Thursday, September 23, 2010

It's been almost a month since our performance at the Clocktower Gallery in the Bronx. We haven't rehearsed since. Time's been flying, so on the one hand, it doesn't feel like it's been so long. On the other hand, as I start to think about it, it feels like forever since we've been in rehearsal! Especially, I think, because the rehearsal process that we've developed - the explorations, and questions, and trial and error over a luxurious amount of time - is so different from the "ok, this is what we're gonna do in front of the audience" sort of mindset that goes into preparing for a performance.

I've been trying to book one -on-one rehearsals with each of the dancers before we get together as a group. I haven't really put a lot of thought into why doing that feels so crucial to the process, but I know that it feels important. I'm really looking forward to those times - two hours of talking and dancing with one friend at a time, communicating questions and ideas through the body, developing a vocabulary, and a syntax, and a particular kind of intimacy . . . it's like a coffee date for the body!

I guess that's why I don't feel compelled to find studio space alone for myself - the whole communal aspect, the "coffee date" part couldn't possibly translate. I mean, how often do you go on a coffee date by yourself? =>As soon as I started typing that thought I realized that what I'm saying is somewhat false; I'm on a coffee date by myself right now! Maybe I should book some space for myself by myself.
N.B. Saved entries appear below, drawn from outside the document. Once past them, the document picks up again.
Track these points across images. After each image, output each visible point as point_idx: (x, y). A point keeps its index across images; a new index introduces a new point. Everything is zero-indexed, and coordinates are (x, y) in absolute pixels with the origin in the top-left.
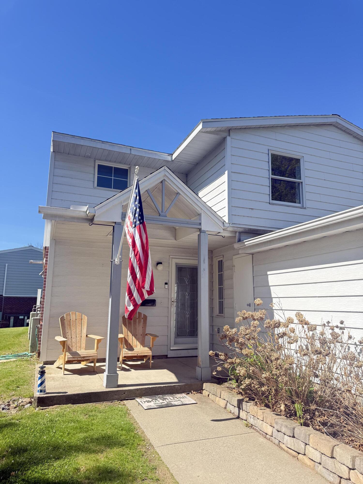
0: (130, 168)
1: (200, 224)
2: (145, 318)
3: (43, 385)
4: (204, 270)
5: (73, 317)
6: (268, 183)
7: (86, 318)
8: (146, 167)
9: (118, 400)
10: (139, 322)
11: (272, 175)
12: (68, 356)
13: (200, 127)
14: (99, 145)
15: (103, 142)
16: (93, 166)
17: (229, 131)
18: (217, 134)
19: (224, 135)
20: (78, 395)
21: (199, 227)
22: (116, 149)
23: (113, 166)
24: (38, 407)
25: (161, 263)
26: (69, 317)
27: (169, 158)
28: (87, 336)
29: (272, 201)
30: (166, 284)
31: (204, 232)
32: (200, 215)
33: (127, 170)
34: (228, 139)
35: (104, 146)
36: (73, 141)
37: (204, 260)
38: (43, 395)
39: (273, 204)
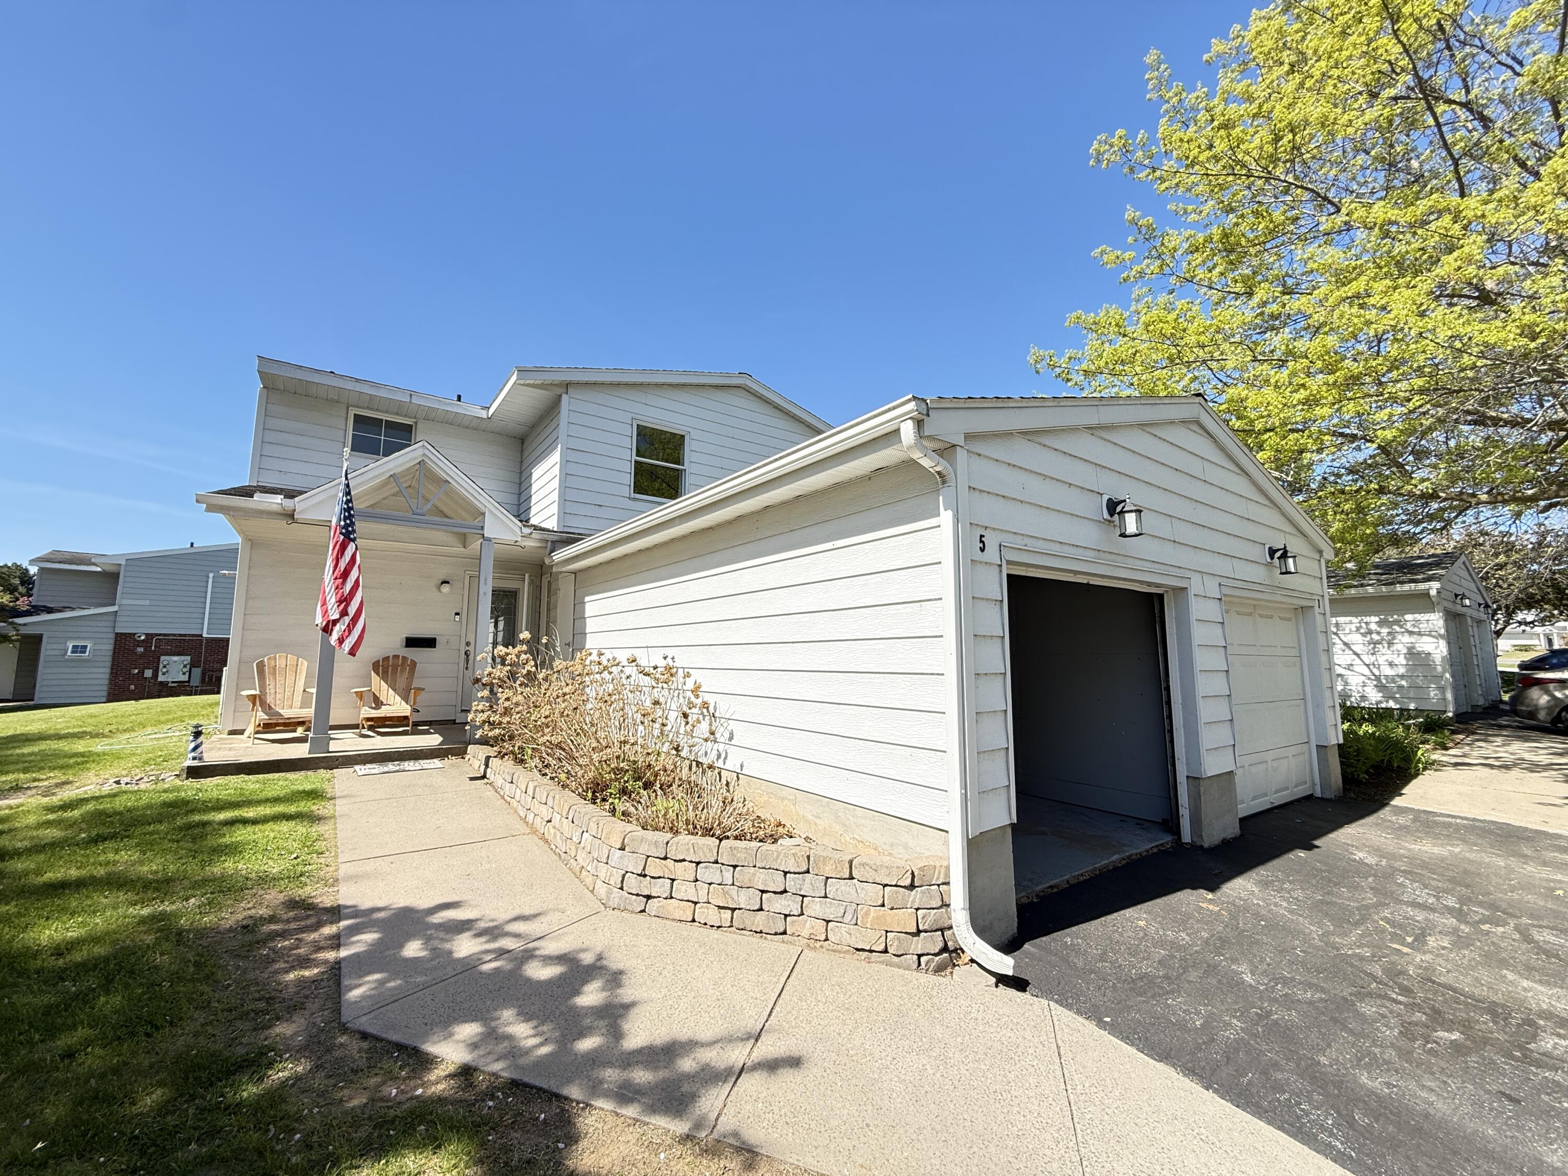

I wonder what it will be like to go back into the material after an entire month. I have so many questions about context and image . . . it's been such an open process - in that it's an open field, without the mandate to "say" something or fulfill a particular kind of structure. But now, as I start to feel the need to organize, it's scary! If I make the kinds of decisions that will lead to structure or "content," will I lose that openness? I keep trying to remind myself that no decisions in this process are irreversible, but that just making the decisions will help me see something, so that I can decide whether that something is interesting to me or not. But if I don't see something other than the very open, somewhat nebulous rehearsing, I can't make value based decisions at all. The problem, I guess, is that there is SO MUCH that is interesting. How do I say no?